MATERIAL SHOWN below:
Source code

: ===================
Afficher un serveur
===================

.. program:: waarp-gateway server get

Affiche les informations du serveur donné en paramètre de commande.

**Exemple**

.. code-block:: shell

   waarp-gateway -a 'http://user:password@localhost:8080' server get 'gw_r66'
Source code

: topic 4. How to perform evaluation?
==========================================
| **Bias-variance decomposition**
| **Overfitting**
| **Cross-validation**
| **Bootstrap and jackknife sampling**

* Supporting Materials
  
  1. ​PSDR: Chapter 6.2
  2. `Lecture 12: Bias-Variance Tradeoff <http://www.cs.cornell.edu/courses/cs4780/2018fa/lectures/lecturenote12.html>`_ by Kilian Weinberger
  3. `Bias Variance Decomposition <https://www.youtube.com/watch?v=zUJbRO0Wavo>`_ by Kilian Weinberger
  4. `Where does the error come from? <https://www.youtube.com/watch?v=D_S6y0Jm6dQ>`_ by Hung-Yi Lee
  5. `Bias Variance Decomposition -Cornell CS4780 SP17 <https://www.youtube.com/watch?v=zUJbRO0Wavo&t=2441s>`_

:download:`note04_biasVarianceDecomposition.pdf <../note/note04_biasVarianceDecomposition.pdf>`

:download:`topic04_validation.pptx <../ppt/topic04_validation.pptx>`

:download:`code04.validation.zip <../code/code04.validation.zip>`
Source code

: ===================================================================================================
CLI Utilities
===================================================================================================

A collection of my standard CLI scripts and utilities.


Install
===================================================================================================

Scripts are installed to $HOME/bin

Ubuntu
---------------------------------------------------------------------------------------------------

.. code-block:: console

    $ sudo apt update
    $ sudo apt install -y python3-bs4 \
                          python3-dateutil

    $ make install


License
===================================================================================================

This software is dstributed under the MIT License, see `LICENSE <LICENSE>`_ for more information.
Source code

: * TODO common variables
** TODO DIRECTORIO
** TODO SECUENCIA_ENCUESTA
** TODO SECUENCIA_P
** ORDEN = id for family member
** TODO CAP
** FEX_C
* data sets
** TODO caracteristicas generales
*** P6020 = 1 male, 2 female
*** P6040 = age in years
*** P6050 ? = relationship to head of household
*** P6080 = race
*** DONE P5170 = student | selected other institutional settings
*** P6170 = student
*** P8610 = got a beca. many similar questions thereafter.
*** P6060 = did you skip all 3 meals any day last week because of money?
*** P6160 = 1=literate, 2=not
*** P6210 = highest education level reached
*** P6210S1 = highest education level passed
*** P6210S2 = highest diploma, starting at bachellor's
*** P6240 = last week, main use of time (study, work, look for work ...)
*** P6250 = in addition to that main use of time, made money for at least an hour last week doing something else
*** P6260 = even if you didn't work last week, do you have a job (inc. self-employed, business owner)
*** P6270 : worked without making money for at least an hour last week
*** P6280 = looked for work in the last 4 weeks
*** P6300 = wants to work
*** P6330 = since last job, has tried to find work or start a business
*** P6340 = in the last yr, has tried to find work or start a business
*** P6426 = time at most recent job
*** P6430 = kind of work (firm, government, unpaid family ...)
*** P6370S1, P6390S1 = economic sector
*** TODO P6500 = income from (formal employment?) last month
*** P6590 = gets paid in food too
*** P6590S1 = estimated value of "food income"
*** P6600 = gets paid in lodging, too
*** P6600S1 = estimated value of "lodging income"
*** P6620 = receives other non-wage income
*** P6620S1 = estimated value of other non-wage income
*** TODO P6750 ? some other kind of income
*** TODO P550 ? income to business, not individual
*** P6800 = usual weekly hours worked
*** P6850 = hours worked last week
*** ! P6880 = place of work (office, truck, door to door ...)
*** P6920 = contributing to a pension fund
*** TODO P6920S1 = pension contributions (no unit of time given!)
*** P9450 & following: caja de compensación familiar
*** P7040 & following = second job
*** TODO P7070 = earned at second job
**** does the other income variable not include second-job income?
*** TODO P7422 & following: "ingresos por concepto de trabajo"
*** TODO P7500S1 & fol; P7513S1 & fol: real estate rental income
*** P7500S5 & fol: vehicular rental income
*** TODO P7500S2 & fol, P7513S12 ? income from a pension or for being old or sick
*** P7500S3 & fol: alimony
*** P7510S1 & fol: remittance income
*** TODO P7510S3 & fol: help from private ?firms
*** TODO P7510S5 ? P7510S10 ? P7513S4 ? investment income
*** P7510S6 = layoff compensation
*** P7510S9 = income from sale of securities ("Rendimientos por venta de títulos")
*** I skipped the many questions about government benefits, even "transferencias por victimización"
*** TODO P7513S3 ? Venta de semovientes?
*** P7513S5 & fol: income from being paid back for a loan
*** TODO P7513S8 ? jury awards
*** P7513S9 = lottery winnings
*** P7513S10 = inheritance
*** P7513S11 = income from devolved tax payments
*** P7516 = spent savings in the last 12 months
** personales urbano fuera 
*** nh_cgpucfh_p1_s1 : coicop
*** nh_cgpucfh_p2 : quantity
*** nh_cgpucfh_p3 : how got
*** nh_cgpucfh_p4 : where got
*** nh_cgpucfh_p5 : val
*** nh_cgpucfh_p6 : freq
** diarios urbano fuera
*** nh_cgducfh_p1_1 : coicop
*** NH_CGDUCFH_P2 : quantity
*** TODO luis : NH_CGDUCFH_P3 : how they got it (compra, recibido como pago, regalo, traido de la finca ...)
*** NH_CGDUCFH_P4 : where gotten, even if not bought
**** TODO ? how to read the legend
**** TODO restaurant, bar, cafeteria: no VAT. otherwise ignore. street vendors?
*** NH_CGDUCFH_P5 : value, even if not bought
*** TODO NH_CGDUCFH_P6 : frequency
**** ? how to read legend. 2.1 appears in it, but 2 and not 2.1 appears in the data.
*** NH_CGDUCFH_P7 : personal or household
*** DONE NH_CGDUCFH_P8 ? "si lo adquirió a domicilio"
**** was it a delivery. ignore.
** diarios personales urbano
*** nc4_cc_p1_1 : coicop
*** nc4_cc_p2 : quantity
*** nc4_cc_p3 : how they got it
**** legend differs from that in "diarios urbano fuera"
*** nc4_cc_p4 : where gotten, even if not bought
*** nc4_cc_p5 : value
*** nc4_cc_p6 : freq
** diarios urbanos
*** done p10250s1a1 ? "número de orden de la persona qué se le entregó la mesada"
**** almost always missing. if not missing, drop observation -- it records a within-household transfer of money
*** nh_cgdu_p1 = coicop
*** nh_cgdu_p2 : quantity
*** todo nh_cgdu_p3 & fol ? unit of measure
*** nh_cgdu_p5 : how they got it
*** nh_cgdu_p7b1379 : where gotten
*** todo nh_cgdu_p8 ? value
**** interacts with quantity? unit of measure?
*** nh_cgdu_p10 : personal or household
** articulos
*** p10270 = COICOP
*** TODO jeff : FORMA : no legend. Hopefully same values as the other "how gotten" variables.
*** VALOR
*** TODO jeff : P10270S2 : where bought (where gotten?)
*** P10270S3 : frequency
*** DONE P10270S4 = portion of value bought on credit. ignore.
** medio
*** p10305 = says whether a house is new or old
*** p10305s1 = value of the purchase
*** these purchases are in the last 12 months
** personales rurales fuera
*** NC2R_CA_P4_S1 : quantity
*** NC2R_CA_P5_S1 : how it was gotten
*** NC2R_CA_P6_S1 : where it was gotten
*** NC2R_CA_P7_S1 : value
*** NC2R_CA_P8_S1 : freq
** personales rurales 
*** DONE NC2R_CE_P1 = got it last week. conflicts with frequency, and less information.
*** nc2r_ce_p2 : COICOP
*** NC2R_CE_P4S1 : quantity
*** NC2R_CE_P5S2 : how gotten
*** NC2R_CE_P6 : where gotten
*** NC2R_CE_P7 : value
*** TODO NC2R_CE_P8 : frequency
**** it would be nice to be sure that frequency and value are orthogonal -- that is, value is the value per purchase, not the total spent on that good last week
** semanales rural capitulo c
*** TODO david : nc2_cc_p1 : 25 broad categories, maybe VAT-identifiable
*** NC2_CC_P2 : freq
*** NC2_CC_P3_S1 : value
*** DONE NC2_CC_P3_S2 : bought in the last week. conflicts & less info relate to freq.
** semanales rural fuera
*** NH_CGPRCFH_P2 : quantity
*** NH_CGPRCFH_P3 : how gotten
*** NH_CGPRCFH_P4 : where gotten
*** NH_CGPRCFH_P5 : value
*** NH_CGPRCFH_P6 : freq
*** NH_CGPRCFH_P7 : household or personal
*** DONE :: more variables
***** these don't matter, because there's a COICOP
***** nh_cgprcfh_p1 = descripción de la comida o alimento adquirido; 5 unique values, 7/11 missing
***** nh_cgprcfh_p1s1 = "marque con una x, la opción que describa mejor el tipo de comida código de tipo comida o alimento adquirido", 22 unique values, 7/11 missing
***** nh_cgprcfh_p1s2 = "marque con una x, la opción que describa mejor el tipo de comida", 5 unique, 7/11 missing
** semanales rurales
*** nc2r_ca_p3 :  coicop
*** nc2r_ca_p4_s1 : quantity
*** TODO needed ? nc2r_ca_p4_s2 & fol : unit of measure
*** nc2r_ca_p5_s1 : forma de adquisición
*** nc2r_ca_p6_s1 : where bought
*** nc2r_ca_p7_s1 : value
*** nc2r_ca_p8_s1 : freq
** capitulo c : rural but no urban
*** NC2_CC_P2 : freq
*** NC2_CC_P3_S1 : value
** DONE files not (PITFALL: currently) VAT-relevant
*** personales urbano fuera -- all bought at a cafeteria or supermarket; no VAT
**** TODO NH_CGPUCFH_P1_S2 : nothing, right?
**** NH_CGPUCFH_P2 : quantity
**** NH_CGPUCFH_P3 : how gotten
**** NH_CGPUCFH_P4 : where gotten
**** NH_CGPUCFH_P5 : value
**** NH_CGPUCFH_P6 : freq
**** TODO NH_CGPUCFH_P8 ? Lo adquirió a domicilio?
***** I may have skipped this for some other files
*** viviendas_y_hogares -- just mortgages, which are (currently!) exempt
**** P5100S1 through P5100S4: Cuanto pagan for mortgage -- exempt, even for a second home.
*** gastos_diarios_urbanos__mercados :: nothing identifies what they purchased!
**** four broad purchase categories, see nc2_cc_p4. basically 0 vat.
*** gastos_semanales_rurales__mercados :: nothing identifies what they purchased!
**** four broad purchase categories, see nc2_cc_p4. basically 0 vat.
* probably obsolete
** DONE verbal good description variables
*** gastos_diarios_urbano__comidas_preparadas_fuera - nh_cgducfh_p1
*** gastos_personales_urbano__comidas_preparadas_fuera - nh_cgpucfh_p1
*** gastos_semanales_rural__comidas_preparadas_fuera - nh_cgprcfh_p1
End of MATERIAL SHOWN.
## WHAT IS BEING ASKED
The lines above from the one containing "for family member" through the one containing "include second-job income?" are to be set down exactly, and no others.

## FINAL ANSWER
** ORDEN = id for family member
** TODO CAP
** FEX_C
* data sets
** TODO caracteristicas generales
*** P6020 = 1 male, 2 female
*** P6040 = age in years
*** P6050 ? = relationship to head of household
*** P6080 = race
*** DONE P5170 = student | selected other institutional settings
*** P6170 = student
*** P8610 = got a beca. many similar questions thereafter.
*** P6060 = did you skip all 3 meals any day last week because of money?
*** P6160 = 1=literate, 2=not
*** P6210 = highest education level reached
*** P6210S1 = highest education level passed
*** P6210S2 = highest diploma, starting at bachellor's
*** P6240 = last week, main use of time (study, work, look for work ...)
*** P6250 = in addition to that main use of time, made money for at least an hour last week doing something else
*** P6260 = even if you didn't work last week, do you have a job (inc. self-employed, business owner)
*** P6270 : worked without making money for at least an hour last week
*** P6280 = looked for work in the last 4 weeks
*** P6300 = wants to work
*** P6330 = since last job, has tried to find work or start a business
*** P6340 = in the last yr, has tried to find work or start a business
*** P6426 = time at most recent job
*** P6430 = kind of work (firm, government, unpaid family ...)
*** P6370S1, P6390S1 = economic sector
*** TODO P6500 = income from (formal employment?) last month
*** P6590 = gets paid in food too
*** P6590S1 = estimated value of "food income"
*** P6600 = gets paid in lodging, too
*** P6600S1 = estimated value of "lodging income"
*** P6620 = receives other non-wage income
*** P6620S1 = estimated value of other non-wage income
*** TODO P6750 ? some other kind of income
*** TODO P550 ? income to business, not individual
*** P6800 = usual weekly hours worked
*** P6850 = hours worked last week
*** ! P6880 = place of work (office, truck, door to door ...)
*** P6920 = contributing to a pension fund
*** TODO P6920S1 = pension contributions (no unit of time given!)
*** P9450 & following: caja de compensación familiar
*** P7040 & following = second job
*** TODO P7070 = earned at second job
**** does the other income variable not include second-job income?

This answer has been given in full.